Dlaczego jest to ważne?
Izraelska administracja zatwierdziła tę decyzję pod koniec czerwca, ale upubliczniono ją w środę. Dotyczy terenów w Dolinie Jordanu, na północny wschód od Ramallah. W 2024 r. Izrael ogłosił ziemią państwową także dwie inne działki o łącznej powierzchni przekraczającej 10 km kw. Wszystkie te tereny przylegają do siebie.
Dlaczego 2024 r. jest rekordowy?
Rok 2024 jest rekordowy pod względem powierzchni przejętej przez Izrael na Terytoriach Okupowanych — podkreśla Pokój Teraz. Teren objęty ostatnią decyzją jest największy od czasów podpisania w latach 90. porozumień z Oslo, które pozwoliły na utworzenie Autonomii Palestyńskiej.
Jak działa Izrael na Zachodnim Brzegu?
Przyznawanie ziemi statusu własności państwowej jest jedną z głównych metod Izraela na przejmowanie kontroli nad okupowanymi od czasu wojny w 1967 r. terytoriami Zachodniego Brzegu i wschodniej Jerozolimy — zaznacza organizacja. Izrael w świetle prawa międzynarodowego nie może skonfiskować okupowanej ziemi, więc powołując się na prawo sięgające czasów Imperium Osmańskiego i braki w dokumentacji dotyczącej palestyńskiej własności, "ogłasza" nieuprawianą ziemię własnością państwa, zamiast ją "konfiskować" — dodaje Pokój Teraz. W świetle izraelskiego prawa takie tereny nie są już uznawane za prywatną własność Palestyńczyków, a grunty państwowe mogą być dzierżawione tylko przez Izraelczyków, co otwiera drogę do tworzenia tam żydowskich osiedli.
Jak reagują Palestyńczycy?
Palestyńczycy postrzegają ekspansję żydowskich osiedli na Zachodnim Brzegu jako główną przeszkodę w dalszym procesie pokojowym i powstaniu niepodległej Palestyny, czemu sprzeciwia się obecny izraelski rząd.

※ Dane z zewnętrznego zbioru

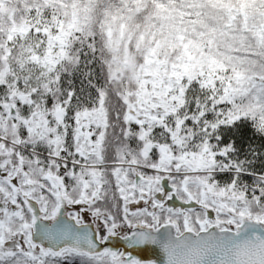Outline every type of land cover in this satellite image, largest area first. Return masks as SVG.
I'll use <instances>...</instances> for the list:
<instances>
[{
    "label": "snow or ice",
    "instance_id": "obj_1",
    "mask_svg": "<svg viewBox=\"0 0 264 264\" xmlns=\"http://www.w3.org/2000/svg\"><path fill=\"white\" fill-rule=\"evenodd\" d=\"M144 246L264 264V0H0V264Z\"/></svg>",
    "mask_w": 264,
    "mask_h": 264
},
{
    "label": "water",
    "instance_id": "obj_2",
    "mask_svg": "<svg viewBox=\"0 0 264 264\" xmlns=\"http://www.w3.org/2000/svg\"><path fill=\"white\" fill-rule=\"evenodd\" d=\"M113 244L120 248L123 247L122 243H117L116 241H113ZM133 253L145 261L156 260L158 264H163L165 260L162 250L156 246H144L143 248H137L133 250Z\"/></svg>",
    "mask_w": 264,
    "mask_h": 264
},
{
    "label": "rangeland",
    "instance_id": "obj_3",
    "mask_svg": "<svg viewBox=\"0 0 264 264\" xmlns=\"http://www.w3.org/2000/svg\"><path fill=\"white\" fill-rule=\"evenodd\" d=\"M169 204L170 206H173V207H184L179 201H176V200L170 201Z\"/></svg>",
    "mask_w": 264,
    "mask_h": 264
}]
</instances>
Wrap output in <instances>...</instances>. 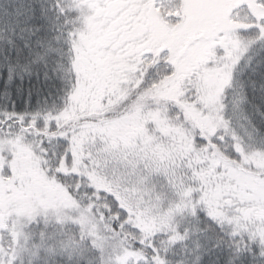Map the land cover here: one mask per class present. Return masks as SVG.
<instances>
[{"label":"snow or ice","instance_id":"obj_1","mask_svg":"<svg viewBox=\"0 0 264 264\" xmlns=\"http://www.w3.org/2000/svg\"><path fill=\"white\" fill-rule=\"evenodd\" d=\"M0 264H264V0H0Z\"/></svg>","mask_w":264,"mask_h":264}]
</instances>
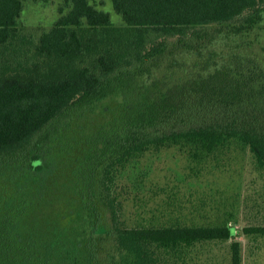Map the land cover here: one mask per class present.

Na Zachodnim Brzegu mieszka 3 mln Palestyńczyków, działa tam też ponad 100 żydowskich osiedli zamieszkiwanych przez przeszło pół miliona osób — przypomina agencja AP. Społeczność międzynarodowa uważa wszystkie żydowskie osiedla na Zachodnim Brzegu za nielegalne.
Czytaj więcej:
- Sprzeciw w izraelskiej armii. Generałowie obawiają się "wiecznej wojny"
- "Sytuacja wymknie się spod kontroli". Ekspert wyjaśnia, czy dojdzie do eskalacji na Bliskim Wschodzie. "Wojna bez zasad i granic"
***************
Bardzo prosimy o Państwa głosy!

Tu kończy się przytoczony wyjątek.